Could you write out, exactly as they stand, only the lines in the listing below from the line with "left front paw: (887, 560)" to the line with "right hip: (590, 901)", both ends included, without the pictures?
○ ○ ○ ○
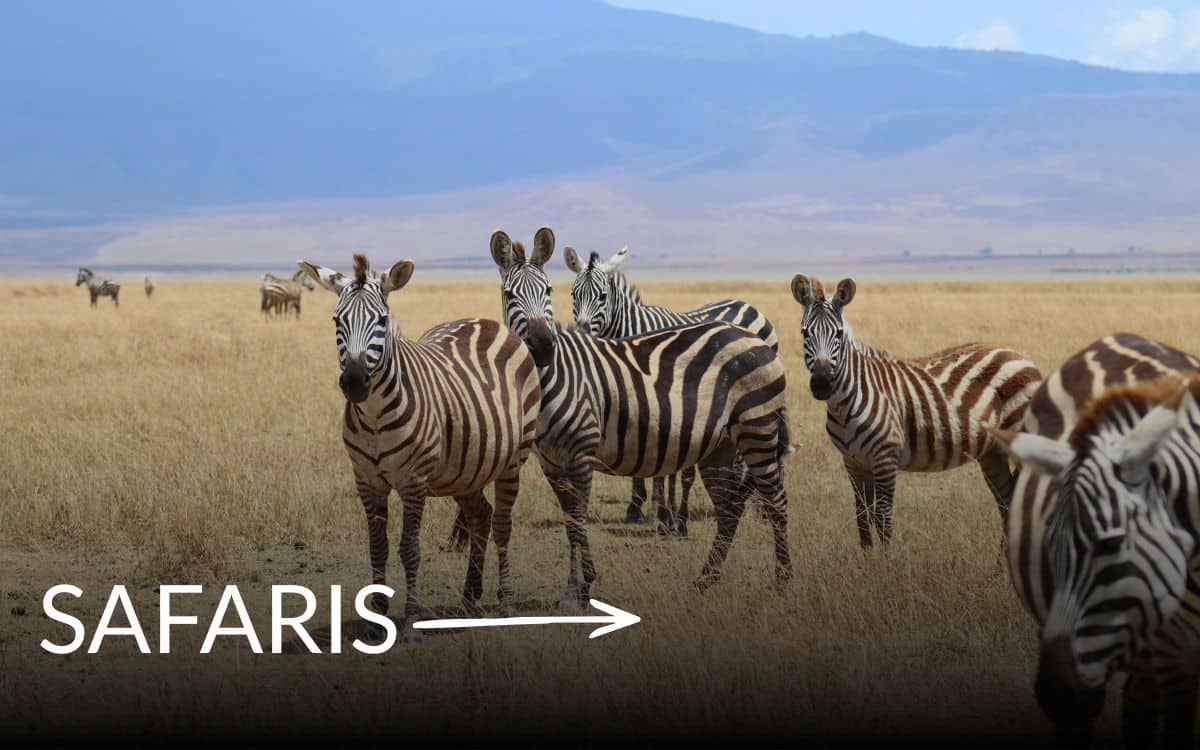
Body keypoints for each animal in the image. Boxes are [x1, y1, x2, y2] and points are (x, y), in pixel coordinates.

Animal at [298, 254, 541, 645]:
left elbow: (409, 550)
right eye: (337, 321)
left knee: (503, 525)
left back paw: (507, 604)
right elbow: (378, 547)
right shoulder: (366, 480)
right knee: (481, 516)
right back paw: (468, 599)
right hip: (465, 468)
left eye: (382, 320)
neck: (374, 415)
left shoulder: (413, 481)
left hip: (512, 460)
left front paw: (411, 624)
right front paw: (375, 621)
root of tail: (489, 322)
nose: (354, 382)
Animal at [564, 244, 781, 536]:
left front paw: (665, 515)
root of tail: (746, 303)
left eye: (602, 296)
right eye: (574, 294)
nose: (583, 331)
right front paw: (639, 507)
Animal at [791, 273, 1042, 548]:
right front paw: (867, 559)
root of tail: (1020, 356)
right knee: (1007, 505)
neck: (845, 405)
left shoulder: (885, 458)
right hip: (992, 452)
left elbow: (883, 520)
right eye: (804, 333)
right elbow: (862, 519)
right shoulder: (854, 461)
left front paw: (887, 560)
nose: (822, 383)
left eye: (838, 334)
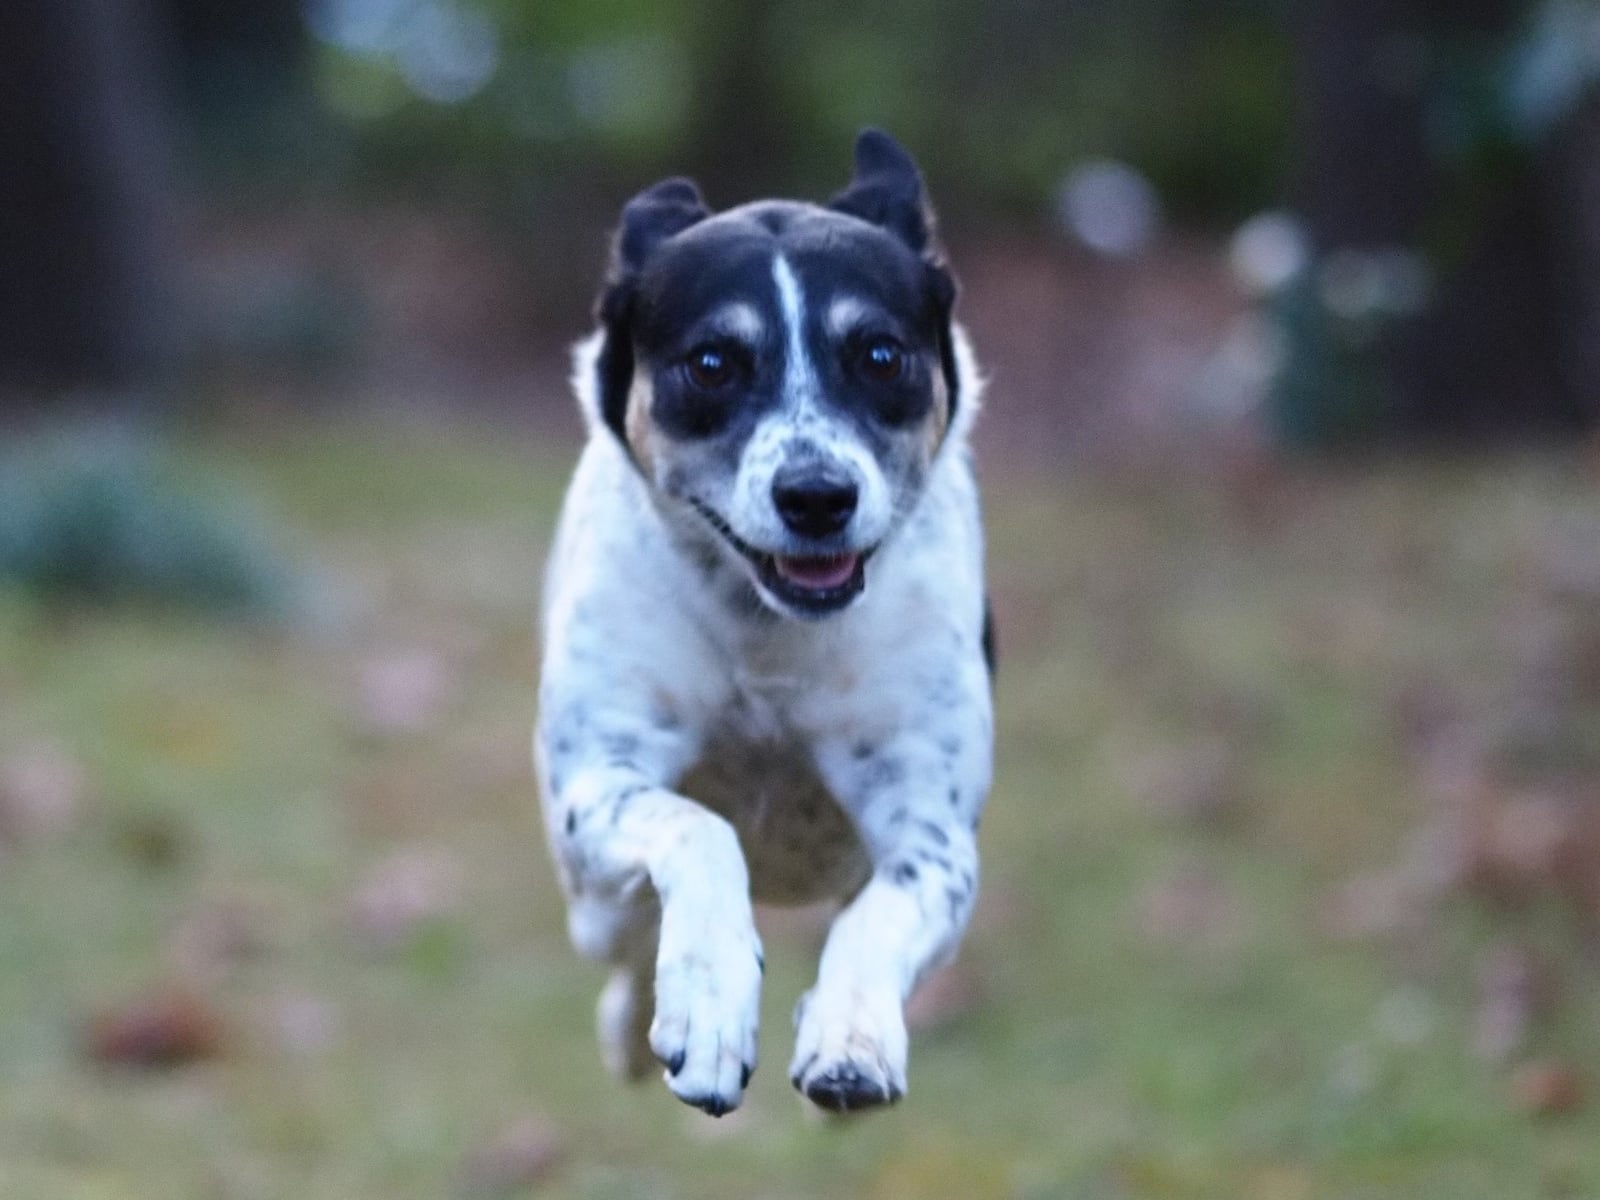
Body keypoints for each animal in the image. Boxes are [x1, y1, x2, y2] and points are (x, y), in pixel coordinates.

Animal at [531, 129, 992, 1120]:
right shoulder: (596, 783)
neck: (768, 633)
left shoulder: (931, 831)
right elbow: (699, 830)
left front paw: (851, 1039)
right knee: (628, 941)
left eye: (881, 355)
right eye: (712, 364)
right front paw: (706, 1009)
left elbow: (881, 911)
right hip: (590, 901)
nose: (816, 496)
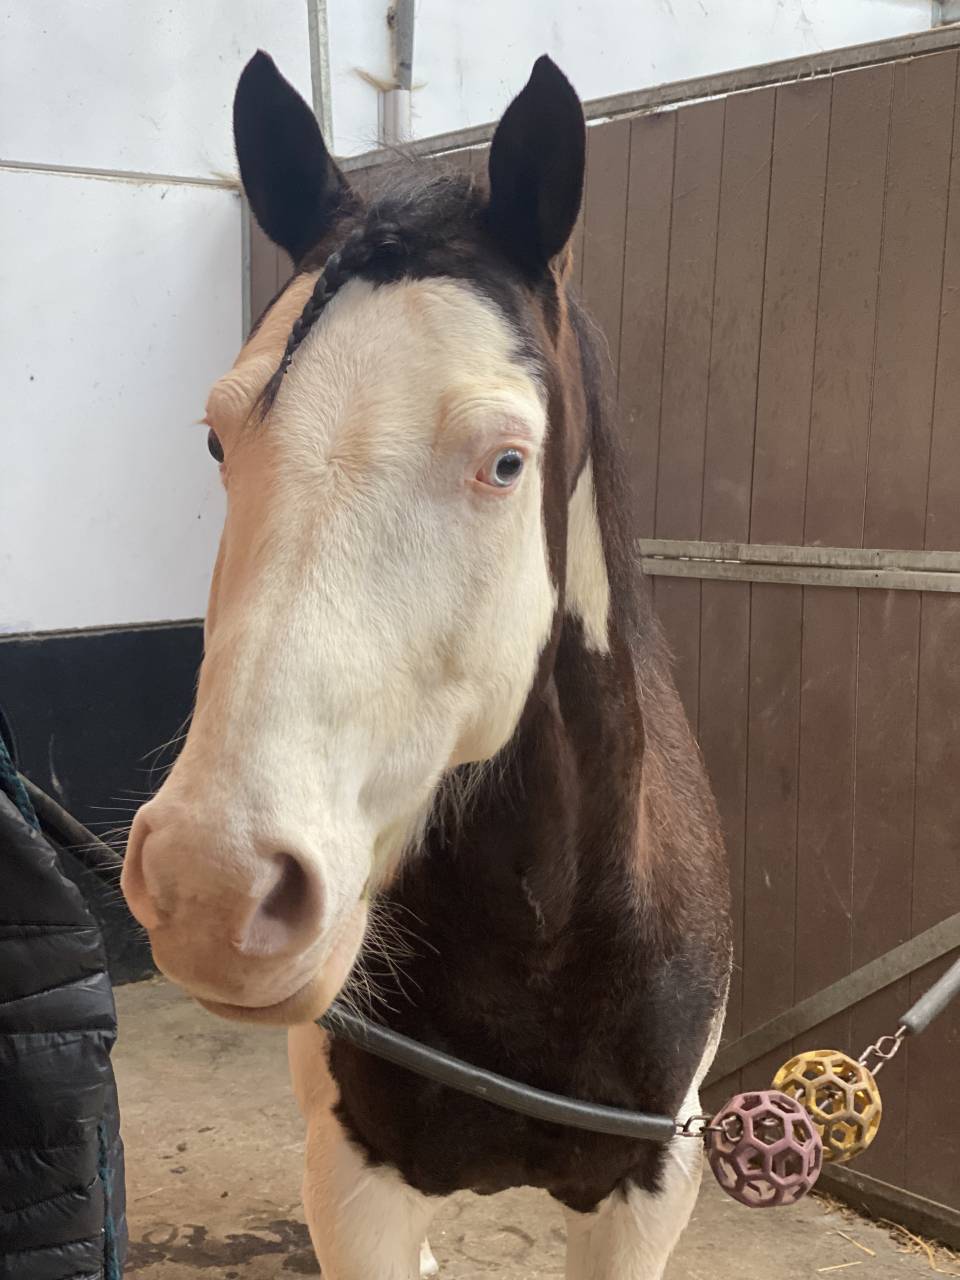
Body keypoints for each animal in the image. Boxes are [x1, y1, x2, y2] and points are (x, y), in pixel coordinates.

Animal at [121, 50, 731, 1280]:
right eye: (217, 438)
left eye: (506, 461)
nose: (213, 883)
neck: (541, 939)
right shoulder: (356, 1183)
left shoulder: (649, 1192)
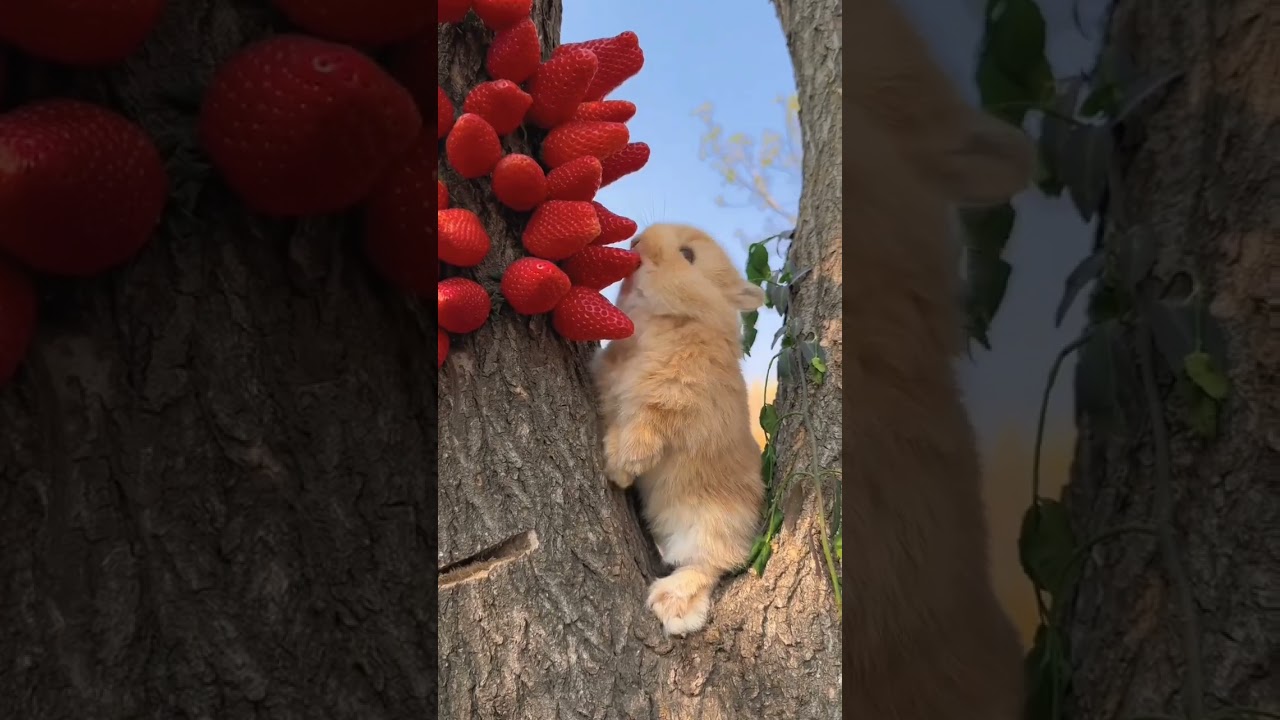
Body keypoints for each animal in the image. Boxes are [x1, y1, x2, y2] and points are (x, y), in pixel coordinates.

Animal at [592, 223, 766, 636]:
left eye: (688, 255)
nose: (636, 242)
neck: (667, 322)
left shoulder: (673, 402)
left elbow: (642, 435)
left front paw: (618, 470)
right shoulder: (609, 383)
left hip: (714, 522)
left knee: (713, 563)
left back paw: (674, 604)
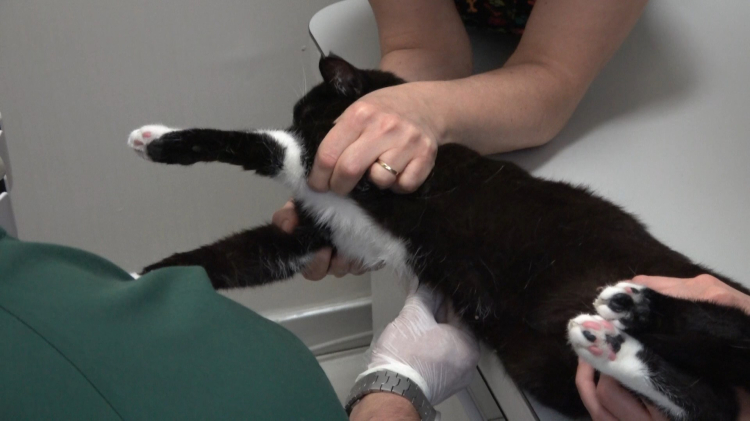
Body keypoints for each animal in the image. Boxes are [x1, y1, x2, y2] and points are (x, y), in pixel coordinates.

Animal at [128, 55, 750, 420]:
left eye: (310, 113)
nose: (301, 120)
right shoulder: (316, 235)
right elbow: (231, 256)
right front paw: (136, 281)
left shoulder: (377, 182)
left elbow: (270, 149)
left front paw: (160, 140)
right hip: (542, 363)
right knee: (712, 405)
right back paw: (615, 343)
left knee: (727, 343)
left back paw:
○ ○ ○ ○
RESULT OF THIS TASK:
left front paw: (887, 560)
nose: (822, 383)
left eye: (838, 334)
Body keypoints for each animal in the image. Boxes are [x1, y1, x2, y2] and points are (x, y), in pixel coordinates.

Animal at [531, 129, 992, 1120]:
right shoulder: (596, 783)
neck: (768, 633)
left shoulder: (931, 831)
right elbow: (699, 830)
left front paw: (851, 1039)
right knee: (628, 941)
left eye: (881, 355)
right eye: (712, 364)
right front paw: (706, 1009)
left elbow: (881, 911)
right hip: (590, 901)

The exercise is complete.